WESTWOOD—On a wintry day long ago, Westwood’s bravest posed proudly. Westwood was the first community in the Pascack Valley to formally organize a firefighting company. Continental Hook and Ladder Co. formed on Feb. 17, 1894. The first truck house, little more than a single bay and a tower, was built on a Center Avenue lot donated by local general store owner George Brickell.
The men held a fundraiser to raise $350 and purchase the borough’s first fire apparatus, a hook and ladder wagon outfitted with ladders, axes, buckets, hooks, crossbars, and rope, all of which the men had to pull by hand to a fire scene.
Around the same time, Westwood gained its first fire hydrant, which was installed at the corner of Broadway and Westwood Avenue. It would be many years before the entire borough would be hooked into the system.
A second bay was added to the firehouse for Continental Hose Company in 1910. Above, the building is shown as it looked in the early 1910s.

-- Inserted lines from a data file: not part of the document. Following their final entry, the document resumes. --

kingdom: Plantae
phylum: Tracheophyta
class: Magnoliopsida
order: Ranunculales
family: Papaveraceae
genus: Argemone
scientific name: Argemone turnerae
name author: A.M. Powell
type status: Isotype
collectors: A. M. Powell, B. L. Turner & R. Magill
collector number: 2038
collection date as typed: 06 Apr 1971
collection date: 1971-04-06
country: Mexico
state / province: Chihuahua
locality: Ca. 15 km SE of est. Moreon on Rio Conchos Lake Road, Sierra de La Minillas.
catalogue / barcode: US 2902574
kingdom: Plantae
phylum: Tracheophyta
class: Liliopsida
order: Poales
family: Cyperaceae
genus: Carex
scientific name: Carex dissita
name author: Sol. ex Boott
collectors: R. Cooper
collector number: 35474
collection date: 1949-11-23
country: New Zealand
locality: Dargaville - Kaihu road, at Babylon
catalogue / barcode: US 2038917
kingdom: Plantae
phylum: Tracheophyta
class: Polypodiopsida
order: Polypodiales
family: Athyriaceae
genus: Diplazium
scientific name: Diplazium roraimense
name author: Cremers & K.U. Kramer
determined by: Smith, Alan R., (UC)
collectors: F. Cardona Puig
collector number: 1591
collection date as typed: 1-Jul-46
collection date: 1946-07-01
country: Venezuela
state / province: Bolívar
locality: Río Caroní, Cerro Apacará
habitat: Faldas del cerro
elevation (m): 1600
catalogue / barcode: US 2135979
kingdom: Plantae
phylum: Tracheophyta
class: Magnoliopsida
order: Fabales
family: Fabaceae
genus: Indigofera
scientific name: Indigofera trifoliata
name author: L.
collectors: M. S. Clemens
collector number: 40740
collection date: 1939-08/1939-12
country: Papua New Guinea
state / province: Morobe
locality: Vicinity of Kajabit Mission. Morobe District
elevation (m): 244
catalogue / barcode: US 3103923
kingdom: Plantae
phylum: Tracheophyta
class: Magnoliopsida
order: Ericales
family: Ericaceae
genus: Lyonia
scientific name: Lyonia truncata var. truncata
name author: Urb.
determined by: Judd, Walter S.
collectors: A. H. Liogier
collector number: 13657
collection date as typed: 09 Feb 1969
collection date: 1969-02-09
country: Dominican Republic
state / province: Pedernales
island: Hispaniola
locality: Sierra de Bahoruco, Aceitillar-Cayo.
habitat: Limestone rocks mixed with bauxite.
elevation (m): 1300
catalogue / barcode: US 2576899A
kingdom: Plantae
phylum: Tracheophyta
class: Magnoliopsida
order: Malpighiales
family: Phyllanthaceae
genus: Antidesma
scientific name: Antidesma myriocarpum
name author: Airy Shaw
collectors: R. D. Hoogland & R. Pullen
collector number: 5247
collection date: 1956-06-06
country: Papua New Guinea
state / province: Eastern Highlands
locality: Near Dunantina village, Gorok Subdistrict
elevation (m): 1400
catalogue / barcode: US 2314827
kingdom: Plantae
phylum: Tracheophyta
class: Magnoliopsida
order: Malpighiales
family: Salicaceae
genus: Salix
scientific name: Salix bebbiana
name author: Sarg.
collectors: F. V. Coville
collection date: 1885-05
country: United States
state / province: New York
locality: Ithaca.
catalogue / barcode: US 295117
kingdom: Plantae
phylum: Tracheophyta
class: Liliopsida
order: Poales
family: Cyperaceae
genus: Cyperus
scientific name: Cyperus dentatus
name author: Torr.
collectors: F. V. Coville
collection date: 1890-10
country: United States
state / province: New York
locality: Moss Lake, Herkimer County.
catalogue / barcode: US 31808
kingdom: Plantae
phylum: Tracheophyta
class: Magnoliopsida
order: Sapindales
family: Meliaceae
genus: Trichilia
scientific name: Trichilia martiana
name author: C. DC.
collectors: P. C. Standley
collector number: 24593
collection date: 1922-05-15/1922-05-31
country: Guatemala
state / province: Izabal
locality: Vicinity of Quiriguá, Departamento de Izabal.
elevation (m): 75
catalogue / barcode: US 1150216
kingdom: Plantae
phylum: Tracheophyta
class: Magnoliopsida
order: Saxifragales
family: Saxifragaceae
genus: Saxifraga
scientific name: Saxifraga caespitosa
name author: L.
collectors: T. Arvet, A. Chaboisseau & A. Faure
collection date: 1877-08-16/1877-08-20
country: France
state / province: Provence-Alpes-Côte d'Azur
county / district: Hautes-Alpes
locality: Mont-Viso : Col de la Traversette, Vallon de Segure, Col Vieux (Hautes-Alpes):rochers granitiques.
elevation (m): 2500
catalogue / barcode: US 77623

The bell from its tower is displayed in Firemen’s Memorial Park at Five Corners.
In the photo, Westwood firefighters pose on a wintry day with their horse-drawn fire apparatus. The two black horses, named Prince and Belle, were purchased in 1911. Horse-drawn fire wagons would later be replaced by motorized vehicles in 1918.
In 1928, the firehouse building was torn down to make way for a municipal complex. Over the years that Center Avenue borough hall would house the police, fire department, ambulance corps, borough government, and municipal court.
That building stood until 1997 when it, too, was demolished and a new municipal complex was constructed on Washington Avenue. History repeated itself as the Center Avenue site was again designated as the home of the fire department, and a new firehouse was built there in the early 2000s. The Westwood Volunteer Fire Department moved into its present headquarters in 2005.